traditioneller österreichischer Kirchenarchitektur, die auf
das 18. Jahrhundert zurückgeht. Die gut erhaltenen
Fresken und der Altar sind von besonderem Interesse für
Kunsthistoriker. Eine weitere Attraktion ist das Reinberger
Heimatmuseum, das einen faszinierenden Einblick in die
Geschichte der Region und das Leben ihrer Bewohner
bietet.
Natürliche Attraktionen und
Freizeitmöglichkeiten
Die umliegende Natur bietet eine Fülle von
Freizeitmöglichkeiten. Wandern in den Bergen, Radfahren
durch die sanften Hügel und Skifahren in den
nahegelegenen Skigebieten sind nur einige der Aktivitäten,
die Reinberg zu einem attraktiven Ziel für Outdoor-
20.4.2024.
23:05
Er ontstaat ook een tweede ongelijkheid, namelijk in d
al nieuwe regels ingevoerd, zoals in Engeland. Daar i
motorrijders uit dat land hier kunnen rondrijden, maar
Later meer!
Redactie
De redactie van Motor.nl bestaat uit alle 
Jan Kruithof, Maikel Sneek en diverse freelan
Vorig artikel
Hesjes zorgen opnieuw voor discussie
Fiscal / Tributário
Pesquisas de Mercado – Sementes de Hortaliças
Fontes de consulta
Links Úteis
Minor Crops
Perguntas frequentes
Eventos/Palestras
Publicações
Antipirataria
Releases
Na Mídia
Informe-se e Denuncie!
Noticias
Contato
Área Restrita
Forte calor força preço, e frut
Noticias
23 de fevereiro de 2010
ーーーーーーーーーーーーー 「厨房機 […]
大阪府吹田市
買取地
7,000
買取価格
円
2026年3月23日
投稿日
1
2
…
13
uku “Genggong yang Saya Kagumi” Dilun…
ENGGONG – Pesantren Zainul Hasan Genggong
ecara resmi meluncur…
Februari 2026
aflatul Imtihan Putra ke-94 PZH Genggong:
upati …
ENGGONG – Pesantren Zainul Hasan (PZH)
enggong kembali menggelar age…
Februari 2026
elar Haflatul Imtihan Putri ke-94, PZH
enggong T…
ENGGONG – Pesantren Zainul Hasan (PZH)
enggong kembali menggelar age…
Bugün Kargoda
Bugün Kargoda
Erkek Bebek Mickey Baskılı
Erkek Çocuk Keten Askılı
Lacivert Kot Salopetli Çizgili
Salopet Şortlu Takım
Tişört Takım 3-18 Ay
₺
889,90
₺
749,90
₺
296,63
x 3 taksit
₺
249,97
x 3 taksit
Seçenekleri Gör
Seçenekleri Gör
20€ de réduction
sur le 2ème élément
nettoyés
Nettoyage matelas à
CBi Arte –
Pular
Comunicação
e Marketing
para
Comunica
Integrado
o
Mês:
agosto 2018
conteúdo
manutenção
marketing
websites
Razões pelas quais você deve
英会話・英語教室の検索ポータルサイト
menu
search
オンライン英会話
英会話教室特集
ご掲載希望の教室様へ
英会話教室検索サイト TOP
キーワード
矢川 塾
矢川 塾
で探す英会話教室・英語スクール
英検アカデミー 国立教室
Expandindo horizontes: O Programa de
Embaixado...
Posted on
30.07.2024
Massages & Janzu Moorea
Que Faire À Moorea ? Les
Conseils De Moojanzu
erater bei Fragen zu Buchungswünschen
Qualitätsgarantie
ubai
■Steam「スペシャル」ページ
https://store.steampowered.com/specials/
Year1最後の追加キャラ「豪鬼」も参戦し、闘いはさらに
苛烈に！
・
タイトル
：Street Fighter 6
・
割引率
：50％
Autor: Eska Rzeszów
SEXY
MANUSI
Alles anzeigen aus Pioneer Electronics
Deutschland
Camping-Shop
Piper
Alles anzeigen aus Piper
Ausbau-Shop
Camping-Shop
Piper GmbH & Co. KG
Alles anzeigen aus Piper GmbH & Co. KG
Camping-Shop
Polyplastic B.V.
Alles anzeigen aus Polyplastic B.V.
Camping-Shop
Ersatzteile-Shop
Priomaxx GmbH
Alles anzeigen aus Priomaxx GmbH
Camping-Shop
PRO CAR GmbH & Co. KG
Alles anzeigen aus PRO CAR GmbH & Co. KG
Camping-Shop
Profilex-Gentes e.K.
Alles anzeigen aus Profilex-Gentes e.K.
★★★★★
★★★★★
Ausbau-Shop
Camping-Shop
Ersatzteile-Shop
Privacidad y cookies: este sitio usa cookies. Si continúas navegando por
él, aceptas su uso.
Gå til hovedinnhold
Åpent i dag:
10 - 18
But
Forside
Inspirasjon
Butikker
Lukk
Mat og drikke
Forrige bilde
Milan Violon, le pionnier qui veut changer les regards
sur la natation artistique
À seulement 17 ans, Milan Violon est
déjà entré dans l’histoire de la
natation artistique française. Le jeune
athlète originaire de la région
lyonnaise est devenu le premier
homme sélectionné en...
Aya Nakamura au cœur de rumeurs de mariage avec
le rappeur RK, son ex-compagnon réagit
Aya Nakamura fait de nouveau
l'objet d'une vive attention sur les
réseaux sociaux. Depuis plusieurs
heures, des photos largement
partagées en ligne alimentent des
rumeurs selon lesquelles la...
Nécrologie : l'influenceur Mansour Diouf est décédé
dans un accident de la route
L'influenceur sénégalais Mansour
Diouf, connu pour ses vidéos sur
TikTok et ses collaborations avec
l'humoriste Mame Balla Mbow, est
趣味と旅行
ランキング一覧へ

• [WORK TO COMPLETE]:
All the records, from the first line to the last: repeat them exactly.

• [SOLVED EXERCISE]:
traditioneller österreichischer Kirchenarchitektur, die auf
das 18. Jahrhundert zurückgeht. Die gut erhaltenen
Fresken und der Altar sind von besonderem Interesse für
Kunsthistoriker. Eine weitere Attraktion ist das Reinberger
Heimatmuseum, das einen faszinierenden Einblick in die
Geschichte der Region und das Leben ihrer Bewohner
bietet.
Natürliche Attraktionen und
Freizeitmöglichkeiten
Die umliegende Natur bietet eine Fülle von
Freizeitmöglichkeiten. Wandern in den Bergen, Radfahren
durch die sanften Hügel und Skifahren in den
nahegelegenen Skigebieten sind nur einige der Aktivitäten,
die Reinberg zu einem attraktiven Ziel für Outdoor-
20.4.2024.
23:05
Er ontstaat ook een tweede ongelijkheid, namelijk in d
al nieuwe regels ingevoerd, zoals in Engeland. Daar i
motorrijders uit dat land hier kunnen rondrijden, maar
Later meer!
Redactie
De redactie van Motor.nl bestaat uit alle 
Jan Kruithof, Maikel Sneek en diverse freelan
Vorig artikel
Hesjes zorgen opnieuw voor discussie
Fiscal / Tributário
Pesquisas de Mercado – Sementes de Hortaliças
Fontes de consulta
Links Úteis
Minor Crops
Perguntas frequentes
Eventos/Palestras
Publicações
Antipirataria
Releases
Na Mídia
Informe-se e Denuncie!
Noticias
Contato
Área Restrita
Forte calor força preço, e frut
Noticias
23 de fevereiro de 2010
ーーーーーーーーーーーーー 「厨房機 […]
大阪府吹田市
買取地
7,000
買取価格
円
2026年3月23日
投稿日
1
2
…
13
uku “Genggong yang Saya Kagumi” Dilun…
ENGGONG – Pesantren Zainul Hasan Genggong
ecara resmi meluncur…
Februari 2026
aflatul Imtihan Putra ke-94 PZH Genggong:
upati …
ENGGONG – Pesantren Zainul Hasan (PZH)
enggong kembali menggelar age…
Februari 2026
elar Haflatul Imtihan Putri ke-94, PZH
enggong T…
ENGGONG – Pesantren Zainul Hasan (PZH)
enggong kembali menggelar age…
Bugün Kargoda
Bugün Kargoda
Erkek Bebek Mickey Baskılı
Erkek Çocuk Keten Askılı
Lacivert Kot Salopetli Çizgili
Salopet Şortlu Takım
Tişört Takım 3-18 Ay
₺
889,90
₺
749,90
₺
296,63
x 3 taksit
₺
249,97
x 3 taksit
Seçenekleri Gör
Seçenekleri Gör
20€ de réduction
sur le 2ème élément
nettoyés
Nettoyage matelas à
CBi Arte –
Pular
Comunicação
e Marketing
para
Comunica
Integrado
o
Mês:
agosto 2018
conteúdo
manutenção
marketing
websites
Razões pelas quais você deve
英会話・英語教室の検索ポータルサイト
menu
search
オンライン英会話
英会話教室特集
ご掲載希望の教室様へ
英会話教室検索サイト TOP
キーワード
矢川 塾
矢川 塾
で探す英会話教室・英語スクール
英検アカデミー 国立教室
Expandindo horizontes: O Programa de
Embaixado...
Posted on
30.07.2024
Massages & Janzu Moorea
Que Faire À Moorea ? Les
Conseils De Moojanzu
erater bei Fragen zu Buchungswünschen
Qualitätsgarantie
ubai
■Steam「スペシャル」ページ
https://store.steampowered.com/specials/
Year1最後の追加キャラ「豪鬼」も参戦し、闘いはさらに
苛烈に！
・
タイトル
：Street Fighter 6
・
割引率
：50％
Autor: Eska Rzeszów
SEXY
MANUSI
Alles anzeigen aus Pioneer Electronics
Deutschland
Camping-Shop
Piper
Alles anzeigen aus Piper
Ausbau-Shop
Camping-Shop
Piper GmbH & Co. KG
Alles anzeigen aus Piper GmbH & Co. KG
Camping-Shop
Polyplastic B.V.
Alles anzeigen aus Polyplastic B.V.
Camping-Shop
Ersatzteile-Shop
Priomaxx GmbH
Alles anzeigen aus Priomaxx GmbH
Camping-Shop
PRO CAR GmbH & Co. KG
Alles anzeigen aus PRO CAR GmbH & Co. KG
Camping-Shop
Profilex-Gentes e.K.
Alles anzeigen aus Profilex-Gentes e.K.
★★★★★
★★★★★
Ausbau-Shop
Camping-Shop
Ersatzteile-Shop
Privacidad y cookies: este sitio usa cookies. Si continúas navegando por
él, aceptas su uso.
Gå til hovedinnhold
Åpent i dag:
10 - 18
But
Forside
Inspirasjon
Butikker
Lukk
Mat og drikke
Forrige bilde
Milan Violon, le pionnier qui veut changer les regards
sur la natation artistique
À seulement 17 ans, Milan Violon est
déjà entré dans l’histoire de la
natation artistique française. Le jeune
athlète originaire de la région
lyonnaise est devenu le premier
homme sélectionné en...
Aya Nakamura au cœur de rumeurs de mariage avec
le rappeur RK, son ex-compagnon réagit
Aya Nakamura fait de nouveau
l'objet d'une vive attention sur les
réseaux sociaux. Depuis plusieurs
heures, des photos largement
partagées en ligne alimentent des
rumeurs selon lesquelles la...
Nécrologie : l'influenceur Mansour Diouf est décédé
dans un accident de la route
L'influenceur sénégalais Mansour
Diouf, connu pour ses vidéos sur
TikTok et ses collaborations avec
l'humoriste Mame Balla Mbow, est
趣味と旅行
ランキング一覧へ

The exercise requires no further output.